Reuter Motorsport Tieferlegungsfedern BMW

Reuter Motorsport Tieferlegungsfedern für BMW werden nach höchsten Standard made in Germany gefertigt.

Unsere Tieferlegungsfedern sind die ideale Lösung, wenn Sie das Handling Ihres Automobils optimieren und eine sportliche Optik unter Beibehaltung des serienmäßigen Fahrkomforts erzielen möchten.
pdf-icon-copy-minBMW Federn Anwendungsliste

 

(Quelle: Wikipedia) Tieferlegungsfedern sind Fahrzeugtragfedern die das Niveau des Fahrzeugs absenken. Hierbei wird i. d. R. auch die Federrate gegenüber den Serienfedern erhöht.

Anforderungen

  • Absenkung des Fahrzeugniveaus mit Tieferlegungsfedern, um den Schwerpunkt des Wagens tiefer zu verlegen.
  • Verbesserung der Fahrsicherheit durch Verringerung der Fahrzeugseitenneigung. (Aufschaukeln)
  • Erhöhung der Federrate (gegenüber den Serienfedern mit einhergehender Verringerung des Fahrkomforts)
  • Verbesserung des Fahrverhaltens (Änderung des Federratenverhältnisses VA/HA)
  • Fester Sitz der Feder bei vollständig ausgefedertem Fahrzeug („unter betriebsüblichen Bedingungen“)
  • Verbesserung der Optik
  • Einhaltung der Vorgaben des TÜV bezgl. der Grenzfederrate/Restfederwegs, Mindestbodenfreiheit, etc.

Ausführung

Ein Satz Tieferlegungsfedern kann im einfachsten Fall lediglich z.B. 30 mm kürzer sein als die Originalfeder. Bei gleicher Federrate gegenüber der Originalfeder und einer Achsübersetzung von 1:1 ergibt sich eine Absenkung des Fahrzeugs um ebenfalls 30 mm.

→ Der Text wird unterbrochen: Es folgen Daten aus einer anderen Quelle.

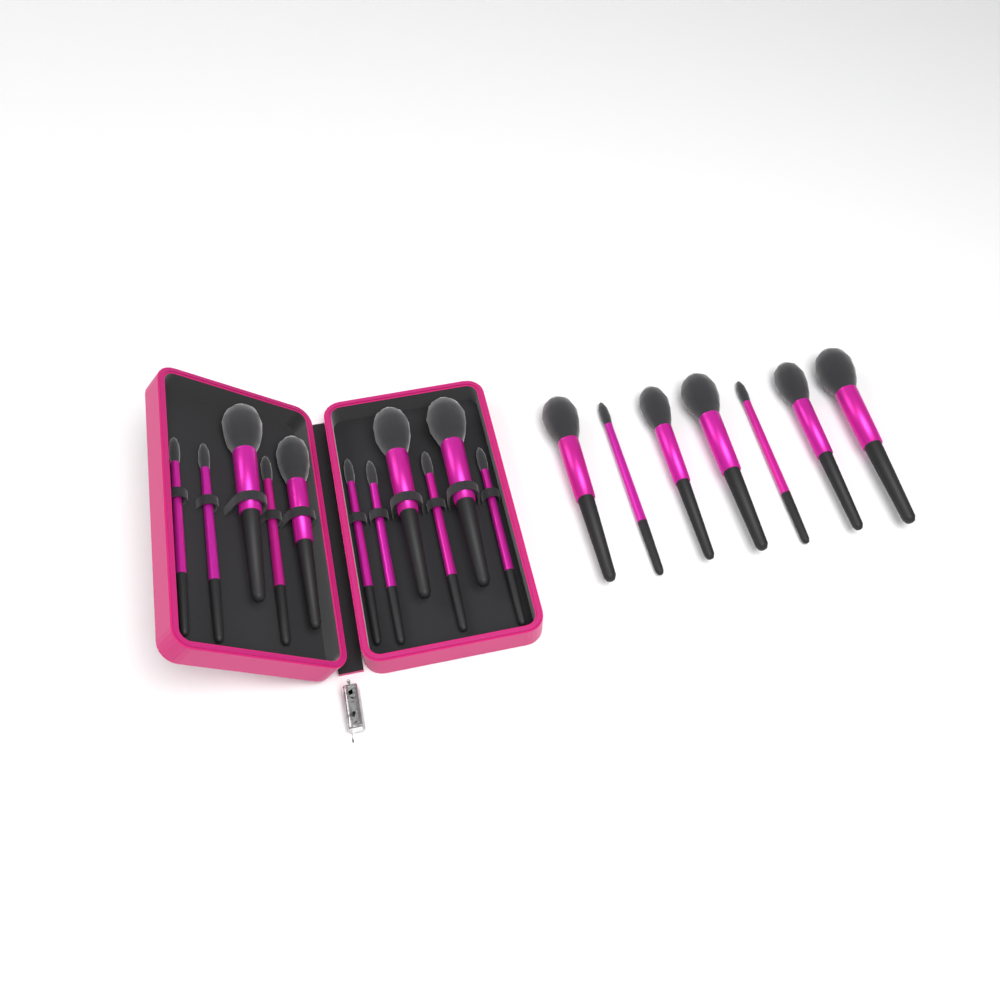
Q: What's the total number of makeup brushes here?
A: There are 18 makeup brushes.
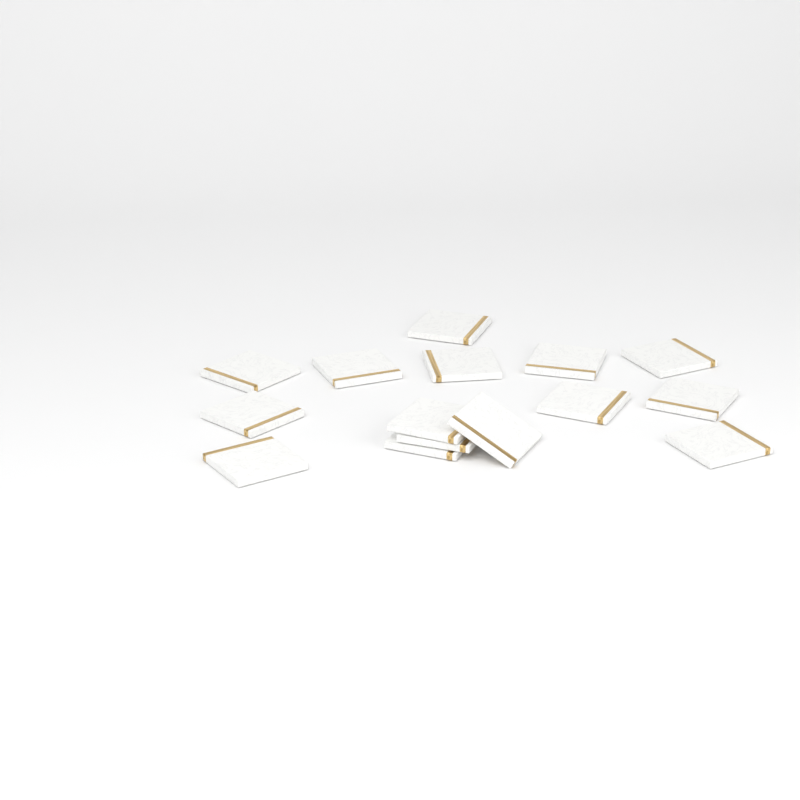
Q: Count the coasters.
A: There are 15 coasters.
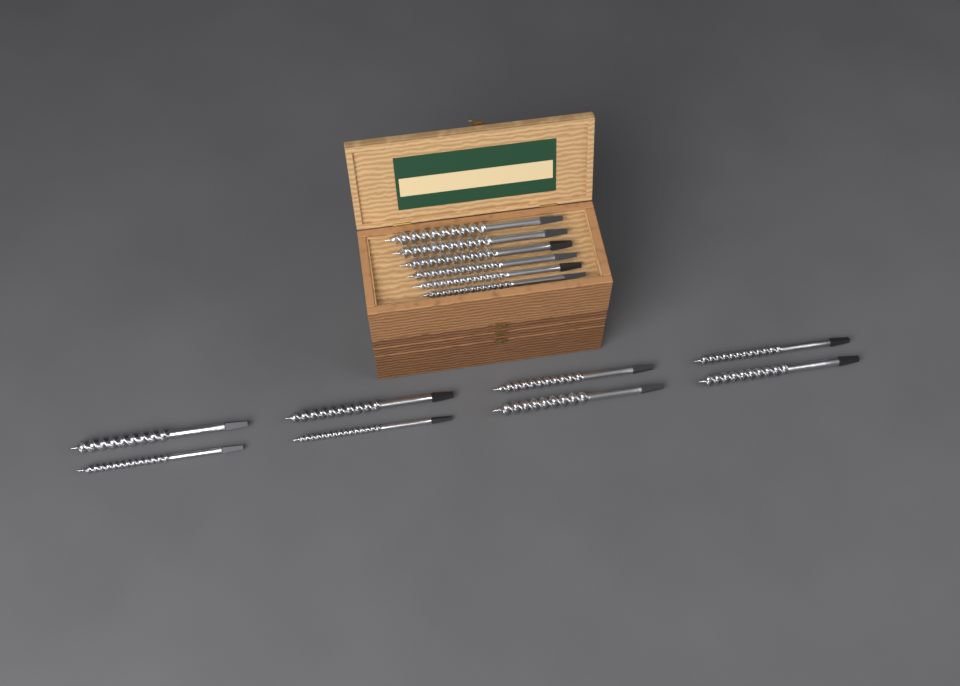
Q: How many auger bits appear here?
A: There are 14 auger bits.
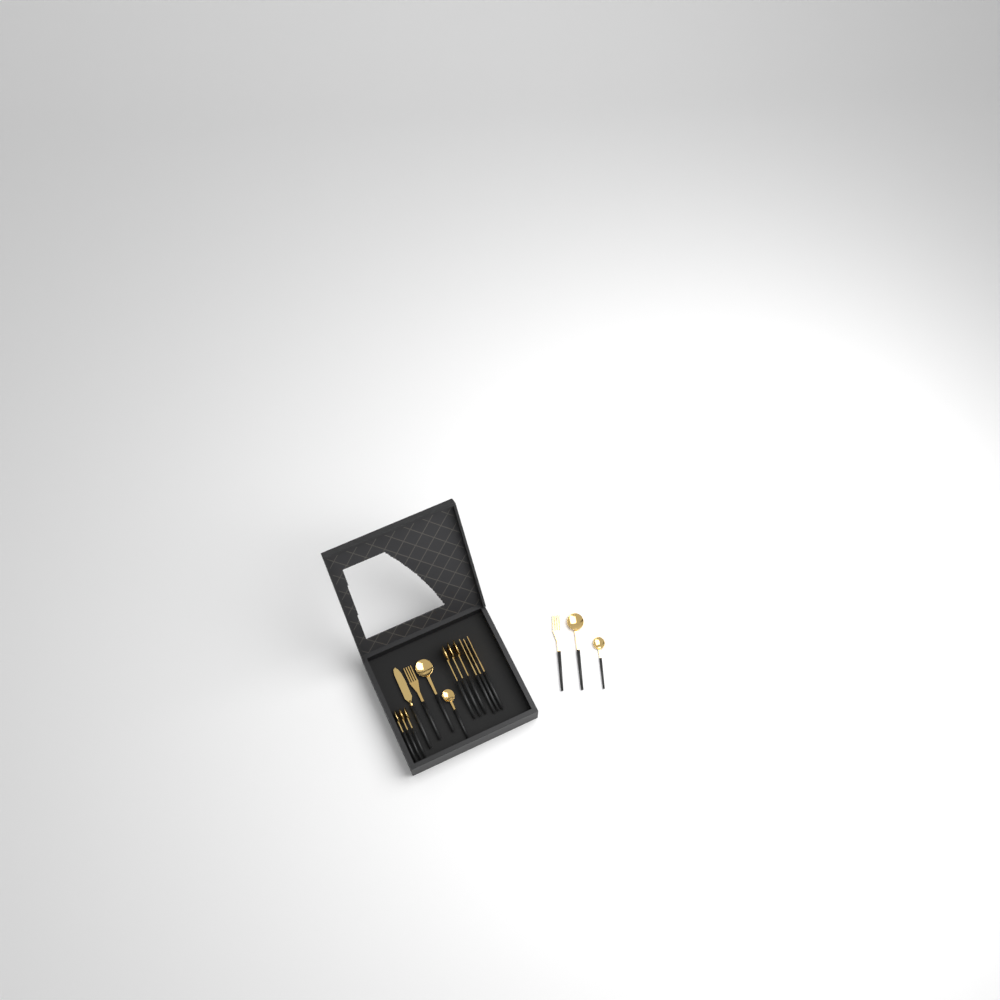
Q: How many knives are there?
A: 1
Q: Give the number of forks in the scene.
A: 5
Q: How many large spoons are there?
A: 5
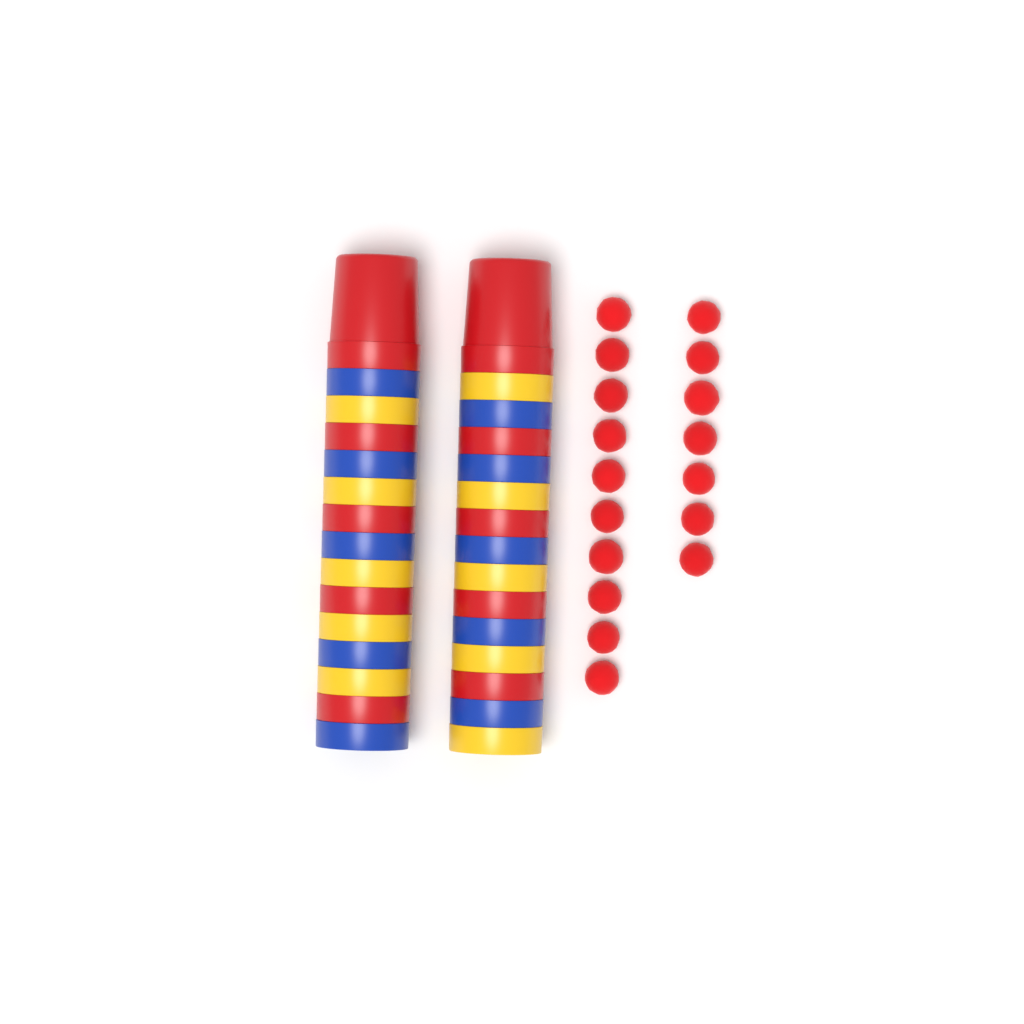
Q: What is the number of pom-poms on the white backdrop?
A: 17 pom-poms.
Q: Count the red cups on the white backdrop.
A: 10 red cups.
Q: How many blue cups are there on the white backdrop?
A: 10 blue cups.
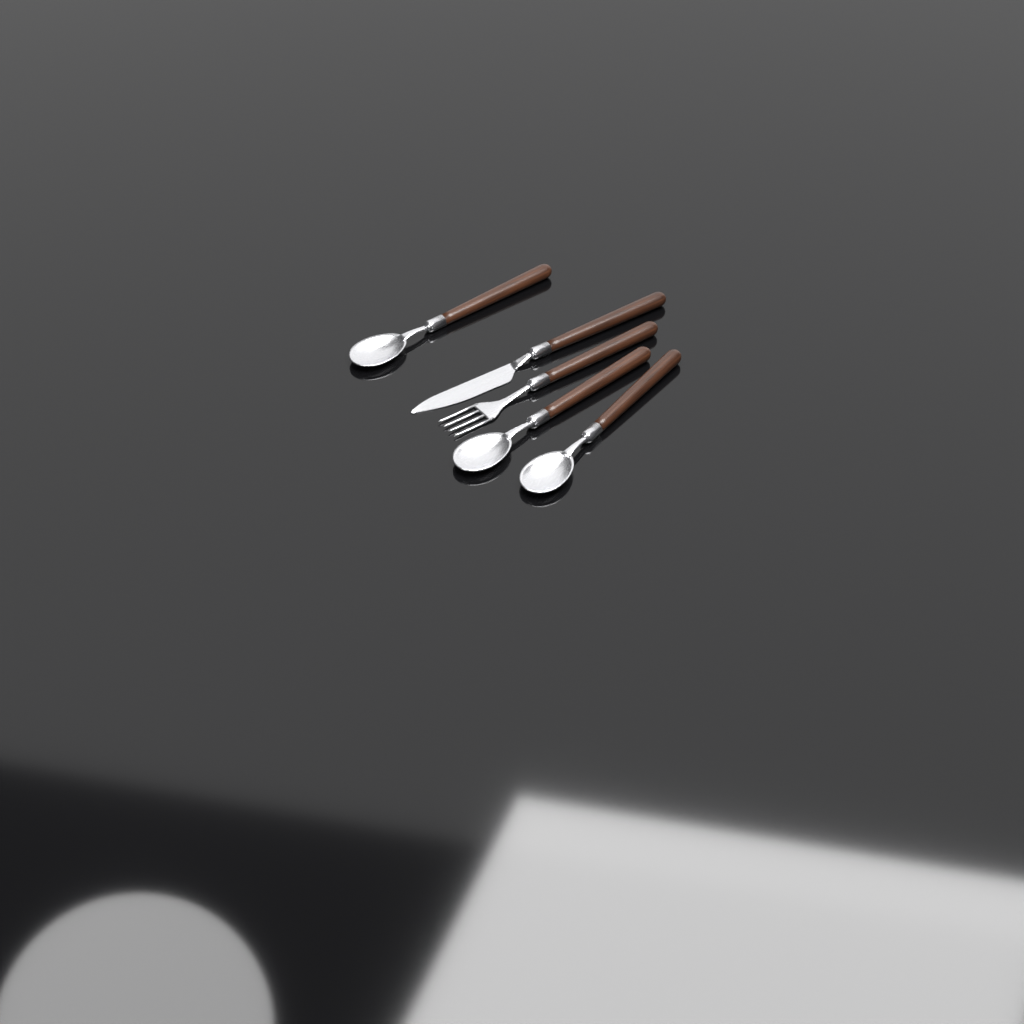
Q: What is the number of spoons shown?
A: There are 3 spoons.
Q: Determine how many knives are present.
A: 1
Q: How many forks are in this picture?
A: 1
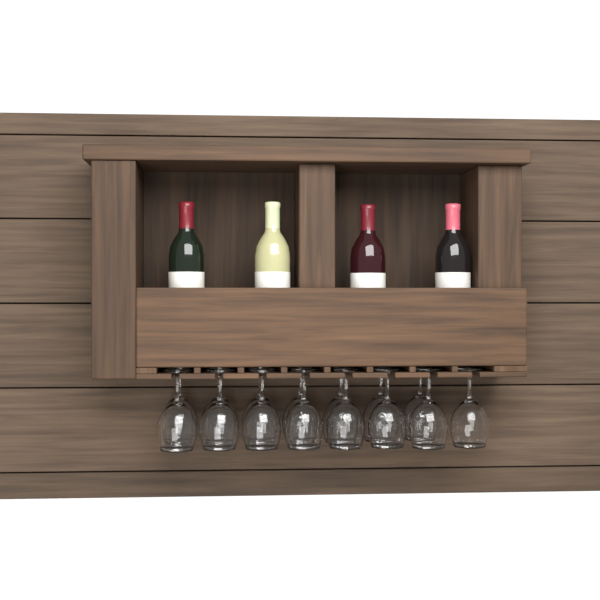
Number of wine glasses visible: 15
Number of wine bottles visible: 4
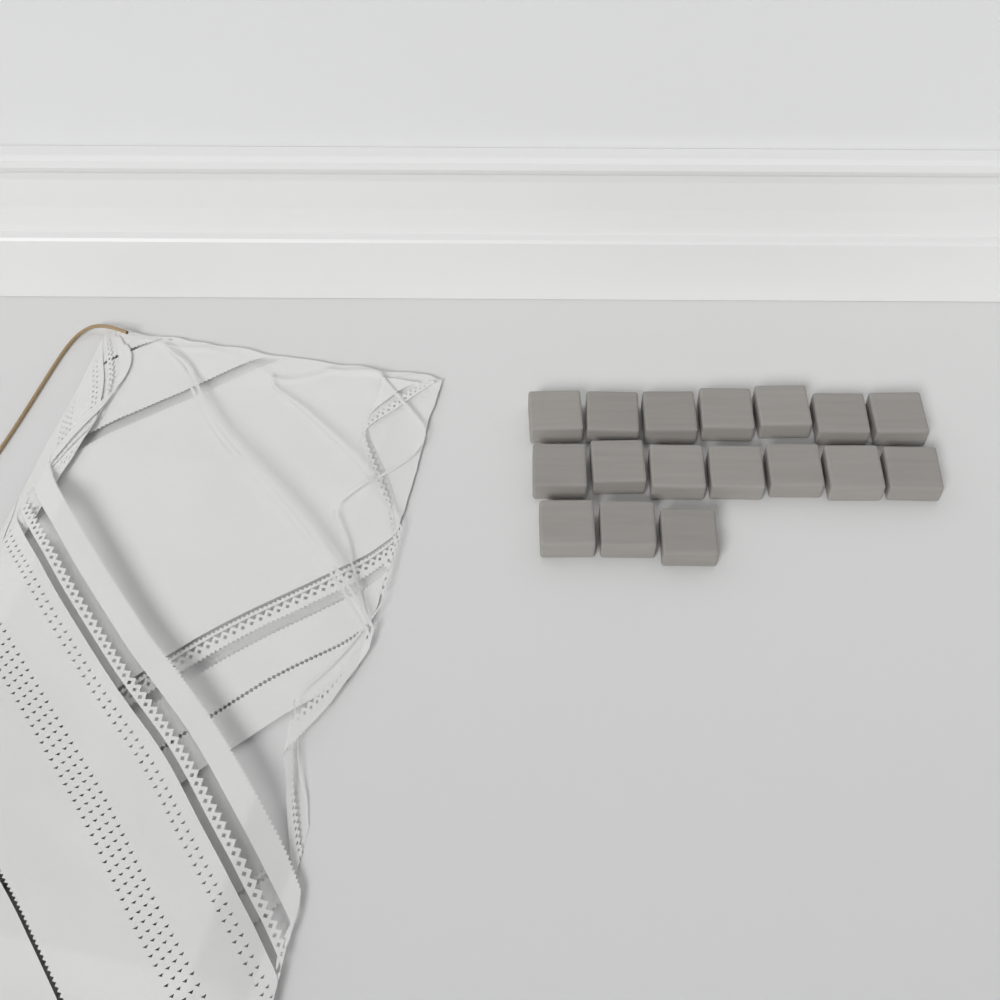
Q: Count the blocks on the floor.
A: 17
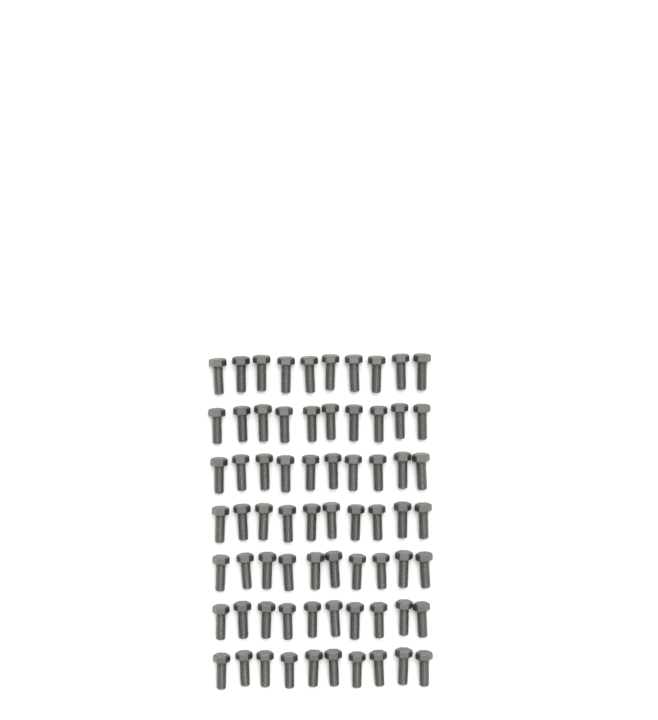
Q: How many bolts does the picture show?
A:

Bei Erhöhung der Federrate muss die Differenz bei gleicher Absenkung aber entsprechend höher sein. Da die Federlänge nicht beliebig verkürzt werden kann, müssen Tieferlegungsfedern i.d.R. progressiv ausgelegt werden, um alle Forderungen realisieren zu können. Hierbei werden innerhalb einer Feder mehrere (meist 2) lineare Federraten kombiniert. Seltener ist eine Ausführung mit einer inkonstanten Federrate über den gesamten Federweg. Als weitere Schwierigkeit bei der Auslegung kommt die Achsübersetzung (Hebelgesetz) hinzu, die ebenso berücksichtigt werden muss. Aufgrund der vielfältigen Achskonstruktionen (Mehrlenkerachse) ist dieses Übersetzungsverhältnis über den Federweg nicht immer konstant und muss bei der Berechnung entsprechend beachtet werden.